On s’est référé fréquemment à un « shintoïsme primitif » comme pour mieux le différencier du shintoïsme pratiqué et vécu par les Japonais. Cette distinction s’explique, pour l’essentiel, par le rôle tenu par le bouddhisme quand il fut introduit au Japon vers le milieu du VIe siècle de notre ère grâce à un envoi de livres et d’images d’un souverain du royaume de Paekch’é (l’actuelle Corée)… à celui du Japon.
D’inspiration chinoise (ou céleste), l’implantation de la nouvelle doctrine du Bouddha fut controversée voire contestée du moins en ses débuts : on avança soit « l’auguste loi de Bouddha », soit le Kojiki2 – qui retrace l’histoire du Japon jusqu’au début du VIIe siècle, au « temps des dieux », de l’installation divine du Premier Empereur et de ses successeurs –, et d’autre part, le Nihon shoki, rassemblant mythes et légendes, les annales du Japon. Le shintô apparaît pour la première fois dans ce dernier livre (shin étant la forme chinoise du japonais kami, « divinité », et tô signifiant le « chemin »).

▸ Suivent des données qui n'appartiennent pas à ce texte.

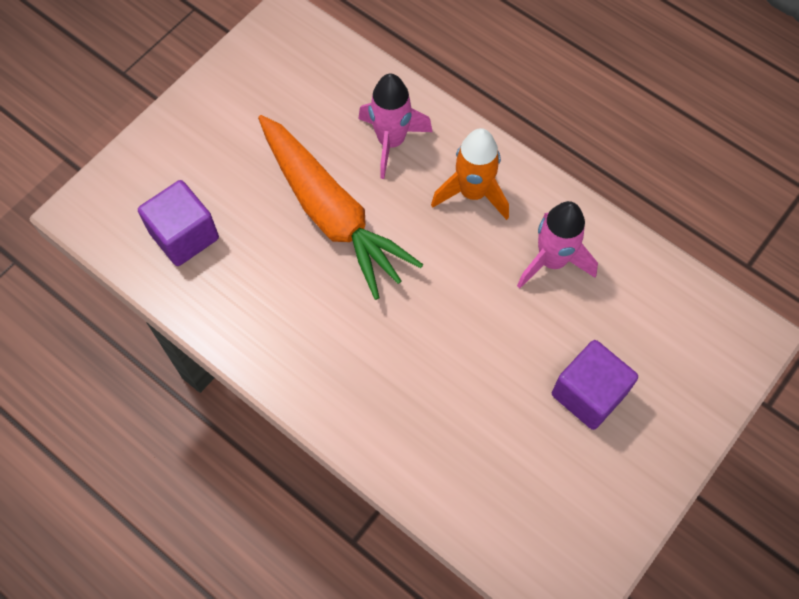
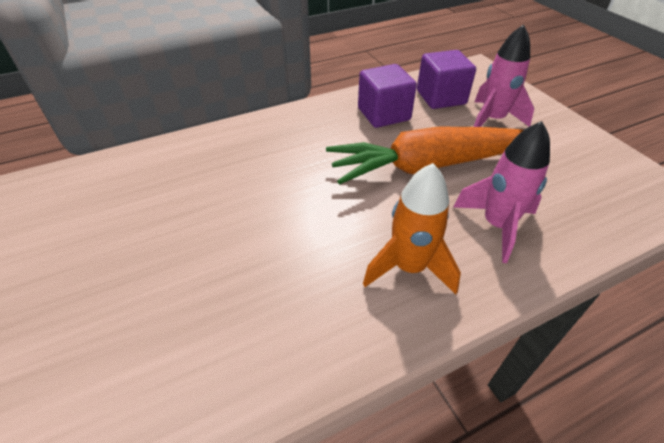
camera: 115 degrees right, 20 degrees down
pink rocket [517,201,598,289] -> pink rocket moved to [473,24,534,127]
purple cube [552,340,638,430] -> purple cube moved to [358,64,417,128]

De cette genèse à double voie, il ressort ceci d’importance primordiale tant pour le bouddhisme que pour le shintoïsme : par un phénomène quasi logique (et mieux connu de nos jours) du syncrétisme – d’un syncrétisme qui n’aurait pas été jusqu’au bout de sa genèse –, la Voie des dieux, tirée en dernière instance par Amaterasu Omikami, va l’emporter en 1868 (après la restauration de la dynastie des Meiji) sur le bouddhisme, sans que celui-ci soit toutefois écarté. Grand événement politique et culturel : le shintô devient religion d’Etat.
Ce qui revient à dire, en termes cette fois-ci de choix exclusivement politique, que le shintô, élevé au rang de religion d’Etat, est désormais « l’instrument d’une politique qualifiée de nationaliste ». C’est l’époque dit-on où des temples bouddhiques se voient rattachés à des sanctuaires shintô, et que des fêtes shintô prennent elles-mêmes des accents bouddhiques, notamment avec la récitation de sûtras.